Oxford University Press published a posthumous collection, A Stone Diary, in 1977. A collection of Pat Lowther's poetry appeared as an issue of West Coast Review in 1980, edited by Dona Sturmanis and Fred Candelaria. In 1997, Polestar Press issued a collection of her posthumous poems, Time Capsule. Pat Lowther's life and death is also the focus for her daughter Christine Lowther's first poetry collection, New Power (Broken Jaw $12.95) and the subject for Keith Harrison's Furry Creek: A True-Life Novel (Oolichan $17.95). Lowther's daughter Beth has been working on Pat Lowther's memoirs and several biographies have long been in the works. [See Keith Harrison] Toby Brooks of Ottawa published Pat Lowther's Continent: Her Life and Work (Toronto: gynergy books c/o Balmur Publishing, 2000). In 2005, Christine Wiesenthal published The Half-Lives of Pat Lowther (UTP), a combination of biographical information and literary analysis. [See Joan Givner review below for more biographical details]

Seymour Mayne published Pat Lowther's first book, This Difficult Flowring (1968), when he was Managing Editor of Very Stone House, assisted by Patrick Lane. Allan Safarik published her The Age of the Bird (1972).

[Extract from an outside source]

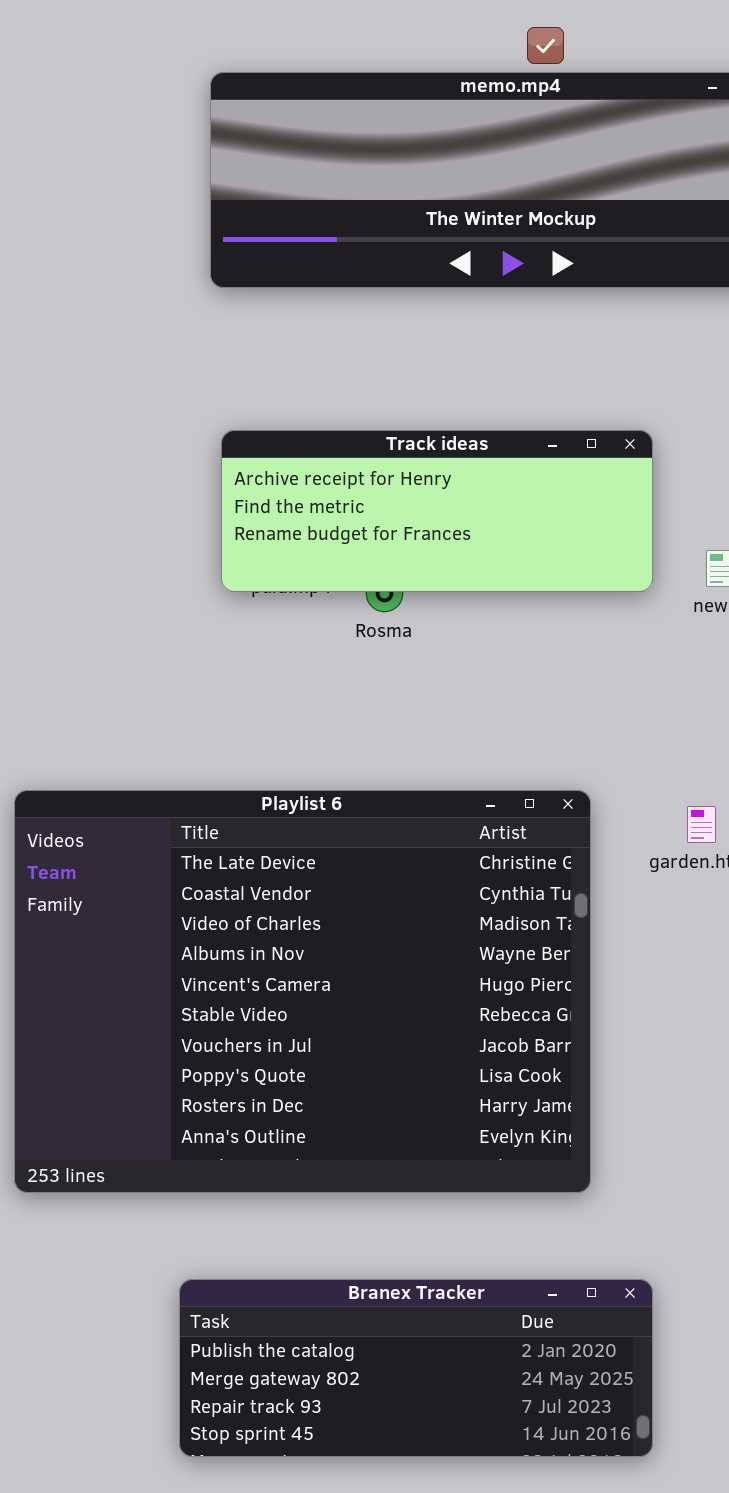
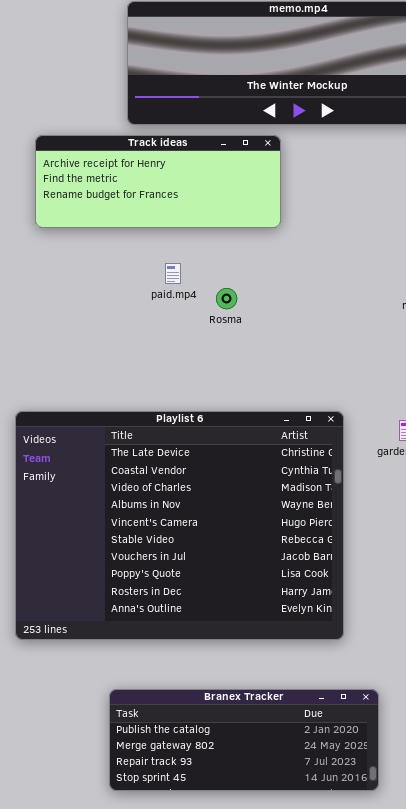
Track ideas: [221,430,653,592] -> [35,135,281,228], moved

Before Pat Lowther became a much-lauded poet, she used to enjoy bringing her family to Prospect Point. Prospect Point is where her ashes were released.

BOOKS:

This Difficult Flowring (Very Stone House, 1968). Illustrated by S. Slutsky,
The Age of the Bird (Blackfish Press, 1972).
Milk Stone (Ottawa: Borealis Press, 1974).
A Stone Diary (Oxford, 1977).
Final Instructions (West Coast Review XV/2 and Orca Sound, 1980). Edited and with an introduction by Dona Sturmanis & Fred Candelaria.
Time Capsule (Polestar, 1997).

BROADSIDE

A Water Clock. Printed by Morriss Printing on the occasion of a reading for The Pat Lowther Benefit Endowment Fund, held in Vancouver on April 25, 1985 by The League of Canadian Poets. 126 copies printed.